Enter Buster. The camera pans to reveal Buster perched on a clothing display, a stalk-straight living mannequin. Buster, desperate for a change of clothes, slips on the pants in which the thief left the cash. The store owner emerges to confront Buster in his newly acquired black suit and bowler (a reference to Chaplin's Tramp, perhaps?). Stuck between a cop and a hard place, Buster resignedly puts his hands in his pocket...but, wait, what's this? The wad of cash! Buster pays the store owner five dollars of his own money and then scampers away in his new duds.




Despite his evasive maneuvers, Buster is still being chased by the police. And not just one anymore but, in a recall of Cops, hundreds. He catches a passing trolley car and, in the film's best stunt, runs at pace with it until he allows himself to be carried away into the wind until he's completely horizontal, hanging onto the trolley rail by one hand--spectacular! Climbing onto the trolley, Buster thinks he's safe. He doesn't notice the car turning back around toward the police mob. He has to jump off the car and the chase is on foot once again.

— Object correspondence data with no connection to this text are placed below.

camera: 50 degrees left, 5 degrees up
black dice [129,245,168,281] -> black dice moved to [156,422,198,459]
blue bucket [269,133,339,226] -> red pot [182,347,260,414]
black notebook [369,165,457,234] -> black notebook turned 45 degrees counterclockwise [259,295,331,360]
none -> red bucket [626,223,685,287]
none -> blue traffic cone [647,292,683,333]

A whole gaggle of cops chase Buster to the waterfront, where he makes a flying leap onto a debarking ferry. He makes the jump! Ah, success! He's doffing his porkpie to the coppers stranded on the dock, when...the ferry returns to the dock! The chase is back on. Desperate, Buster drops down onto the paddle wheel hoping to outsmart the cops. It seems he's home free...and then the boat starts to run again. And so does Buster--around and around, like a hamster. At first, it's a jaunty stride, then panic creeps into the gait. The water sloshes around his feet; he has to run!--which leads to slipping, falling, and tumbling, until he manages to grab hold of the outer wheel. Now he's securely fastened--and enjoying a nice head-soaking every 360 degrees. Finally, he makes a jump for it, into the ocean harbor. 

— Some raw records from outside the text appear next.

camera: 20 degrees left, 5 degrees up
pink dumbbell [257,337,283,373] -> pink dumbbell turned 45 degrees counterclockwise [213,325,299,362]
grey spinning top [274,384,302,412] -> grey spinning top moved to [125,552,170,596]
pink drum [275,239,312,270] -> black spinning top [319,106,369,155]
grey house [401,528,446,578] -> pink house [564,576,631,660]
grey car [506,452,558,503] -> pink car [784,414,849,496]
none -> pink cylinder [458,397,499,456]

This sequence completes some nice parallel construction with the earlier tracking shot chase. Both are single shots of Buster accelerating into futility. It's a nice touch that reveals more about Keaton's genius as a director than perhaps the film does when taken on the whole.


Although free of the cops, Buster's humiliation is far from complete. He's caught by a crusty old fisherman and stung up with the rest of the fish. Back at the fiance's house, she receives a special delivery: Buster, battered and bruised with a crushed porkpie and a black eye. The girl's father doesn't miss a beat--he hands Buster the revolver. Off camera, we see a plume of gun smoke. The girl winces, her father comforts her. Is this the end of our beloved Buster? No, he missed! The father kicks Keaton squarely in the tuchus and right out the second story window. The End.


Daydreams has a lot going for it and I wish it was in better shape. It's easy to see Keaton's passion for staging authentic versions of every gag (if only the Hamlet scene was complete!). The film is characteristically dark, in keeping with the pessimism of Cops and the continuing suicide theme of Hard Luck and The Electric House. But even when little Buster fails and fails and fails, he never stops trying. Bullet-headed optimism in the face of preposterous, insurmountable odds is the Buster Keaton trademark, and the source of his pervasive popularity.